Inflammation durably imprints memory CD4+ T cells

Memory CD4 T cells are critical to human immunity, yet it is unclear if viral inflammation during memory formation has long-term consequences. Here, we compared transcriptional and epigenetic landscapes of Spike (S)-specific memory CD4 T cells in 24 individuals whose first exposure to S was via SARS-CoV-2 infection or mRNA vaccination. Nearly two years after memory formation, S-specific CD4 T cells established by infection remained enriched for transcripts related to cytotoxicity and for interferon-stimulated genes, likely due to a chromatin accessibility landscape altered by inflammation. Moreover, S-specific CD4 T cells primed by infection had reduced proliferative capacity in vitro relative to vaccine-primed cells.
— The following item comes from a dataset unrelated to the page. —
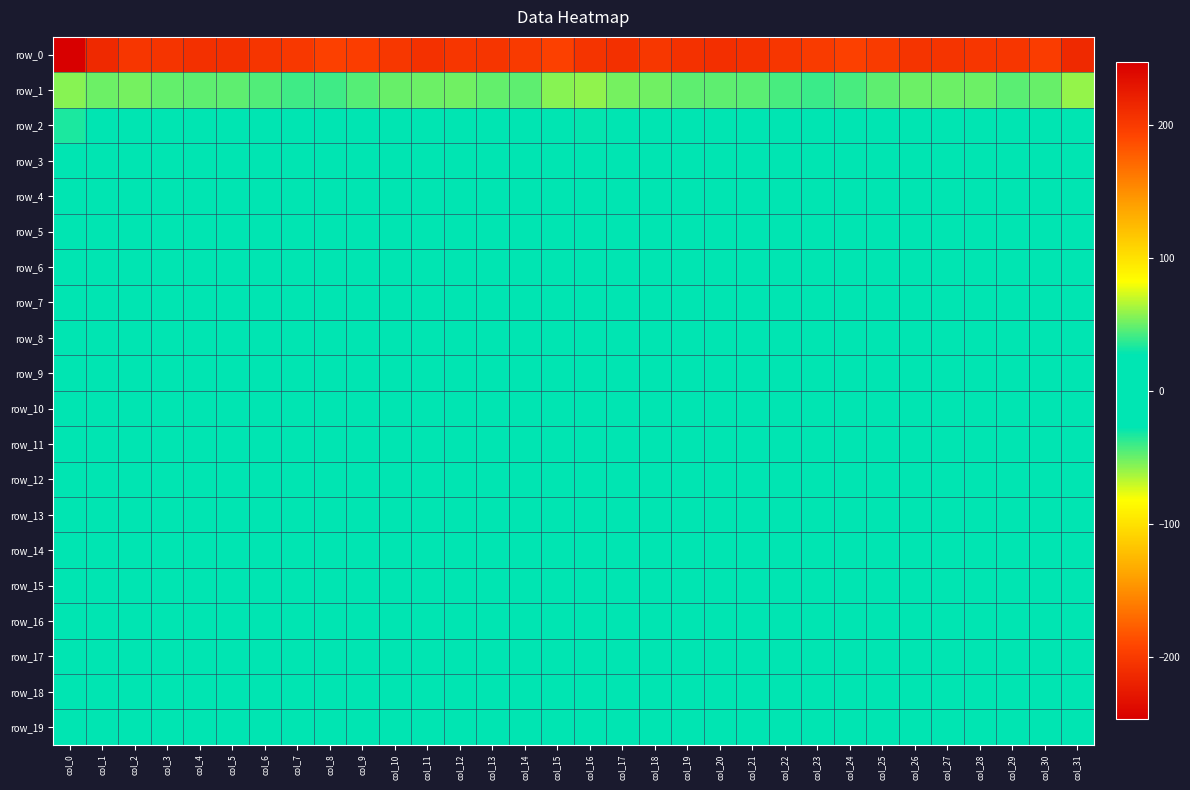

At which category is the sum across all series the highest?

col_2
Furthermore, the transcriptional state of S-specific memory CD4 T cells was minimally altered by booster immunization and/or breakthrough infection. Thus, these data demonstrate the durable imprint of inflammation on CD4 T cell memory which affected function and may have consequences for long-term immunity. Overall design: Using multimodal single-cell RNA sequencing, we compared Spike-specific CD4+ memory T cells in 22 individuals around the time of the participants'd SARS-CoV-2 mRNA vaccination, with stratification by whether the participants't exposure to Spike was via virus or mRNA vaccine. We compared chromatin accessibility and gene expression in Spike-specific CD4+ memory T cells in 12 individuals six months after either SARS-CoV-2 infection or mRNA vaccination using TEA-seq.